What Is Tachysystole? Causes, Risks, and Management

Tachysystole is a condition characterized by frequent uterine contractions during labor. This pattern deviates from typical labor progression, where the uterus contracts rhythmically to help dilate the cervix and move the baby. When contractions become too frequent, they can pose challenges for both the birthing parent and the fetus. Understanding tachysystole involves recognizing its definition, how it differs from normal labor, its potential causes, and management strategies.

Normal Versus Tachysystolic Contractions

During uncomplicated labor, uterine contractions follow a predictable pattern, allowing for efficient progression and adequate rest periods.

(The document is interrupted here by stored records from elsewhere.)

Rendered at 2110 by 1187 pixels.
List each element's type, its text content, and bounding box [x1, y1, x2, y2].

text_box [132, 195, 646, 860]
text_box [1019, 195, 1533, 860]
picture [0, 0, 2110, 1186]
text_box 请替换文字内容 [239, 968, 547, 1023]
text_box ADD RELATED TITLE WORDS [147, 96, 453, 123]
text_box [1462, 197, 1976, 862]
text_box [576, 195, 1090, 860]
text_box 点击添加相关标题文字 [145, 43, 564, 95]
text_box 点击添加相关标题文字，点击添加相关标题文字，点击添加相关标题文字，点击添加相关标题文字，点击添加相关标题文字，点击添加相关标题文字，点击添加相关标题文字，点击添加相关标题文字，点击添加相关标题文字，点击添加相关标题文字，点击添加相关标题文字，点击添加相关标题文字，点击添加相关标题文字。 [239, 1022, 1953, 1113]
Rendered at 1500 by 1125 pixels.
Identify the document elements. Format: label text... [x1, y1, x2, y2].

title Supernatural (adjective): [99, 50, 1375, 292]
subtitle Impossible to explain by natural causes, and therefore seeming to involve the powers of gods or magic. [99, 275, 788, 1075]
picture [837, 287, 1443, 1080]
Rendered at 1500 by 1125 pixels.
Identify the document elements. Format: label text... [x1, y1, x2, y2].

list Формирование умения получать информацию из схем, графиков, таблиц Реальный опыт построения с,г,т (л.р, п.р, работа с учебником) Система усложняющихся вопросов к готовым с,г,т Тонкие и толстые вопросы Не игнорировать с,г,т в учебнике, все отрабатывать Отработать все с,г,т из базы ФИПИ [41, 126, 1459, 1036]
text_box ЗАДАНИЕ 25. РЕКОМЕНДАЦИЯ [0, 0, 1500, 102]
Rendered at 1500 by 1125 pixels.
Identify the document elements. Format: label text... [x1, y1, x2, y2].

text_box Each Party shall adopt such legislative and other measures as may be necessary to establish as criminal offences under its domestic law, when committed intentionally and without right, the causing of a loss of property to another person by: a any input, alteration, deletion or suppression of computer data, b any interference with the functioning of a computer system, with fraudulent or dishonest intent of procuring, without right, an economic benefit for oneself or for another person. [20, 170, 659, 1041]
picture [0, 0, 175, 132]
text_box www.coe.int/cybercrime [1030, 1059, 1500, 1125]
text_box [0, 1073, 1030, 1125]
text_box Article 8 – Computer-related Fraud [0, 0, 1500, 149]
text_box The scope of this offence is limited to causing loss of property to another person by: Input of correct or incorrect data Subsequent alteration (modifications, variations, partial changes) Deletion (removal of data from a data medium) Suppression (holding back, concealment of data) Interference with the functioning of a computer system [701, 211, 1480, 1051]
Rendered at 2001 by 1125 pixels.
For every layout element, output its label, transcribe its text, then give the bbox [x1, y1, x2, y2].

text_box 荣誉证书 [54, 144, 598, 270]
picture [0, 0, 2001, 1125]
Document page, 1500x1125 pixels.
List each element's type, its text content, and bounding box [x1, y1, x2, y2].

Normal contractions typically occur fewer than five times within a 10-minute window, averaged over 30 minutes. These contractions usually last between 60 to 90 seconds, with sufficient time between them for the uterine muscle to relax and for blood flow to the placenta to be restored. This resting phase is important for the fetus to receive oxygen and nutrients.

Tachysystole is defined as more than five contractions in a 10-minute period, averaged over 30 minutes. Other signs may include individual contractions lasting two minutes or longer, or contractions occurring within one minute of each other. The resting tone of the uterus between contractions might also be higher than normal, indicating that the uterine muscle is not fully relaxing. This altered contraction pattern can disrupt the normal physiological processes during labor.

Factors Contributing to Tachysystole

Tachysystole can arise spontaneously during labor, but it is more commonly associated with medical interventions for inducing or augmenting labor. Medications such as oxytocin, a synthetic hormone, are frequently used to stimulate contractions. If the dosage of oxytocin is too high, or if the individual has a heightened sensitivity to it, tachysystole can occur.

Prostaglandins, another class of medications used for cervical ripening and labor induction, can also contribute to tachysystole. Misoprostol, a type of prostaglandin, has been linked to a higher incidence of tachysystole compared to other agents, particularly when administered in higher doses. The risk of tachysystole increases when both oxytocin and prostaglandins are used together, or if there is an incorrect dosage. Other factors, such as maternal dehydration or uterine fibroids, may also play a role in the development of tachysystole.

Impact on Maternal and Fetal Well-being

The frequent contractions characteristic of tachysystole can have significant consequences for both the birthing parent and the fetus. For the birthing parent, increased pain and fatigue are common. Risks include uterine rupture, especially with pre-existing C-section scars, and placental abruption, both leading to severe maternal bleeding. Postpartum hemorrhage is also a concern, as the overstimulated uterus may not contract effectively. Ultimately, these contractions can lead to an emergency C-section.

For the fetus, the primary concern with tachysystole is reduced oxygen supply. During a contraction, blood flow to the placenta is temporarily decreased, and the fetus relies on the resting period between contractions to replenish its oxygen. When contractions are too frequent or prolonged, this crucial recovery time is insufficient, leading to a decrease in fetal oxygen saturation and potentially fetal hypoxia. Prolonged oxygen deprivation can result in fetal distress, which may manifest as abnormal fetal heart rate patterns. Severe or prolonged hypoxia can lead to complications such as acidosis, brain damage, cerebral palsy, and even stillbirth in extreme cases.

Identification and Management

Identifying tachysystole involves continuous monitoring of uterine activity and fetal heart rate during labor. Healthcare providers use external tocometry, which measures the frequency and duration of contractions, or internal uterine pressure catheters (IUPCs) for a more precise assessment of contraction intensity and resting tone. Fetal heart rate monitoring is important, as abnormal patterns can signal fetal distress.

Once tachysystole is identified, initial management steps often focus on reducing or discontinuing labor-inducing medications, such as oxytocin. If prostaglandins were used, the medication insert might be removed. Non-medical interventions are also employed to improve maternal and fetal well-being, including repositioning the birthing parent to a side-lying position to enhance uteroplacental blood flow, administering intravenous fluids, and providing supplemental oxygen if fetal decelerations are present.

If these measures are insufficient, medications known as tocolytics may be administered to relax the uterus and reduce contraction frequency. Terbutaline, a common beta-2 adrenergic receptor agonist, is often used for this purpose to quickly inhibit uterine contractions. While tocolytics can effectively reduce uterine activity, their use is carefully considered, as evidence regarding their overall impact on neonatal outcomes is still being evaluated. In situations where fetal distress persists despite interventions, a cesarean delivery may be necessary to prevent further harm to the fetus.